-------- Data records
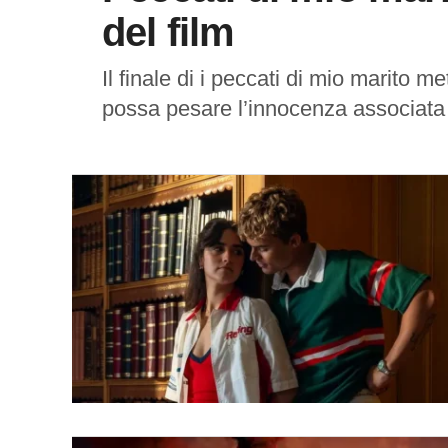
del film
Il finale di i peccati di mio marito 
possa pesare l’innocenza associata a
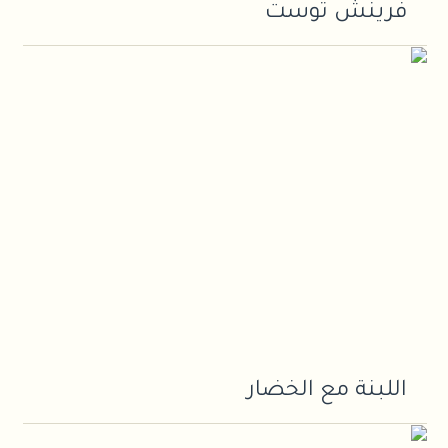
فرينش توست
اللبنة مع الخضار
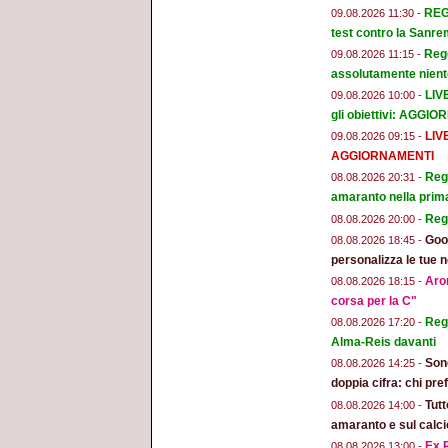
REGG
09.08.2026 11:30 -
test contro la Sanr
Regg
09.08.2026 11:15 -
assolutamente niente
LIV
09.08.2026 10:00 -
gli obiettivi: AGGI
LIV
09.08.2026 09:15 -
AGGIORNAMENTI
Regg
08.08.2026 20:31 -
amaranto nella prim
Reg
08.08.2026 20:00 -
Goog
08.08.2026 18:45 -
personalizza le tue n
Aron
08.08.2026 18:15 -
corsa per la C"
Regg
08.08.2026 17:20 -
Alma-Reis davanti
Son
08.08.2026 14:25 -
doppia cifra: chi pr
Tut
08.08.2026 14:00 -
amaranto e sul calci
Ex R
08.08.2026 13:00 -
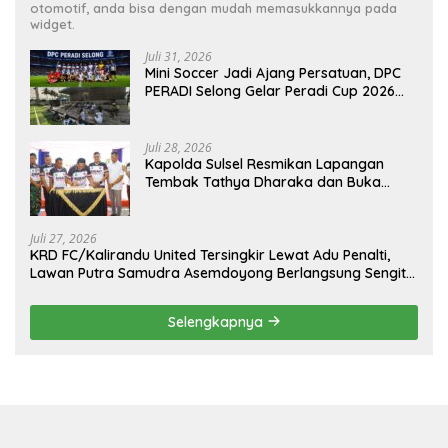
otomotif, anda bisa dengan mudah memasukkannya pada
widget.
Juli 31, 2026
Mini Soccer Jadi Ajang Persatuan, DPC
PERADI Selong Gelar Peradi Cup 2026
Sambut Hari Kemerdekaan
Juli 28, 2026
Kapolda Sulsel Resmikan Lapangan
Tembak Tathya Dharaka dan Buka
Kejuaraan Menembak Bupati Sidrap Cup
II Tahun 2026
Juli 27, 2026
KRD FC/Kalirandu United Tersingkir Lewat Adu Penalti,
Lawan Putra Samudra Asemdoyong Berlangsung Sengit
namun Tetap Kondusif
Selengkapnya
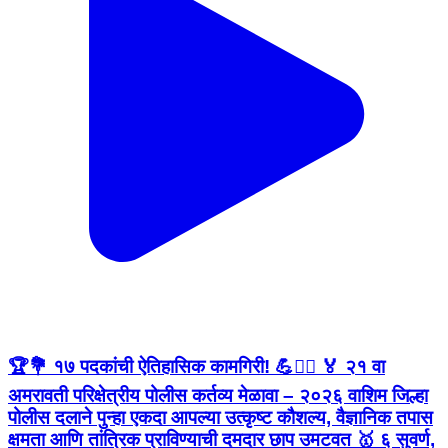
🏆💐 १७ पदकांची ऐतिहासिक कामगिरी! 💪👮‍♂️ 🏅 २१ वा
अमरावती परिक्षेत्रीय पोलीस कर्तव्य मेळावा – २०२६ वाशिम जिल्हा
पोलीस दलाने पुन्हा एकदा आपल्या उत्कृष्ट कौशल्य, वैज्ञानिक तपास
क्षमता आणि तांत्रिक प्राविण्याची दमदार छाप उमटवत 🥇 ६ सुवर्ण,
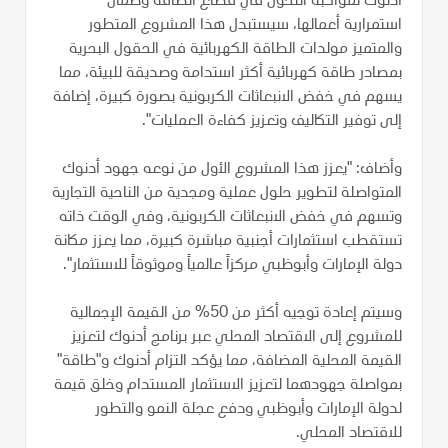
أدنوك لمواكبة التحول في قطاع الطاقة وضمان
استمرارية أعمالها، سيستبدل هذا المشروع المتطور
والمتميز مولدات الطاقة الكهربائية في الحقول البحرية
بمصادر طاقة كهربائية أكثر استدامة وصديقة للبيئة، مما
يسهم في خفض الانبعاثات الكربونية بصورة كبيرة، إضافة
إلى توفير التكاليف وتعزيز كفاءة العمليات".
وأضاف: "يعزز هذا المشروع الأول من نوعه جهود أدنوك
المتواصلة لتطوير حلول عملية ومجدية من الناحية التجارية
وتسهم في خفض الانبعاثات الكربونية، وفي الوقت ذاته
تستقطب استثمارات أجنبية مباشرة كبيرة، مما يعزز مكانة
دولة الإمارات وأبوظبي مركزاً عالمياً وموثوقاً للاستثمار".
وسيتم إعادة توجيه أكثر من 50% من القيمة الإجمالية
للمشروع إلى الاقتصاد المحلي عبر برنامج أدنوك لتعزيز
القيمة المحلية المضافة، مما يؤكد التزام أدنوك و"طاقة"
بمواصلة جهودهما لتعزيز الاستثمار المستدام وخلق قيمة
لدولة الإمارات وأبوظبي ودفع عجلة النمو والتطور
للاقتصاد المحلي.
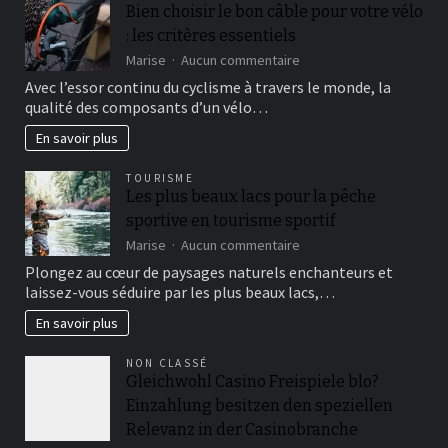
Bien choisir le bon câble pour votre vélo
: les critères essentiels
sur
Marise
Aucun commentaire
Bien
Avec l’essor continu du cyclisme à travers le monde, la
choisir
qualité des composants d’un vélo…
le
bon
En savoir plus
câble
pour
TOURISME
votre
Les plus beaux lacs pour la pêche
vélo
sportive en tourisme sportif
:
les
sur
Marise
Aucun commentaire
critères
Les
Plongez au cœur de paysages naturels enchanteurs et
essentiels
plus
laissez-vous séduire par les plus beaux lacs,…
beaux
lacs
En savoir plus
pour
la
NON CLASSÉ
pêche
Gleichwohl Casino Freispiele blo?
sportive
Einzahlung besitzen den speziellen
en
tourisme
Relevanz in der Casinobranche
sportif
----------------
-------- Data records
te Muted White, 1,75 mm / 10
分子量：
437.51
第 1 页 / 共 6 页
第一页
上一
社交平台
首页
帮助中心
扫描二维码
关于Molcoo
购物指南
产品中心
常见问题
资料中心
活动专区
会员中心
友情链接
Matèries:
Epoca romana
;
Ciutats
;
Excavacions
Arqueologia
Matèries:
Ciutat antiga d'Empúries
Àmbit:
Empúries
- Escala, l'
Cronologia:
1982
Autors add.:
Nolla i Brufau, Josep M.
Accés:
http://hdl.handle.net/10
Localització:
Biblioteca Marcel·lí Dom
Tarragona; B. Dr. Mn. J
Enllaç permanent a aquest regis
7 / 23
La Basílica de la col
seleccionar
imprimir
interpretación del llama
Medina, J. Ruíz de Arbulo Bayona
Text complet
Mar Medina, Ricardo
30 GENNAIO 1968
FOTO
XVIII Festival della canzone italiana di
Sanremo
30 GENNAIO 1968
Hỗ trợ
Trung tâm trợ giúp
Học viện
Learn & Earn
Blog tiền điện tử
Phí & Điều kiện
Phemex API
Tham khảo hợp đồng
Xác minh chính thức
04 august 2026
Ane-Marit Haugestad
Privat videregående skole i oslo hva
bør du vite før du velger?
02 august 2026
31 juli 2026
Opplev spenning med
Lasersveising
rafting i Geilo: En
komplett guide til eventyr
----------------
Extract everything in the material from the line containing "te Muted White, 1,75 mm / 10" down to the line containing "Medina, J. Ruíz de Arbulo Bayona", including both of those lines, and reproduce each line unchanged.

▶ [Output for this exercise]:
te Muted White, 1,75 mm / 10
分子量：
437.51
第 1 页 / 共 6 页
第一页
上一
社交平台
首页
帮助中心
扫描二维码
关于Molcoo
购物指南
产品中心
常见问题
资料中心
活动专区
会员中心
友情链接
Matèries:
Epoca romana
;
Ciutats
;
Excavacions
Arqueologia
Matèries:
Ciutat antiga d'Empúries
Àmbit:
Empúries
- Escala, l'
Cronologia:
1982
Autors add.:
Nolla i Brufau, Josep M.
Accés:
http://hdl.handle.net/10
Localització:
Biblioteca Marcel·lí Dom
Tarragona; B. Dr. Mn. J
Enllaç permanent a aquest regis
7 / 23
La Basílica de la col
seleccionar
imprimir
interpretación del llama
Medina, J. Ruíz de Arbulo Bayona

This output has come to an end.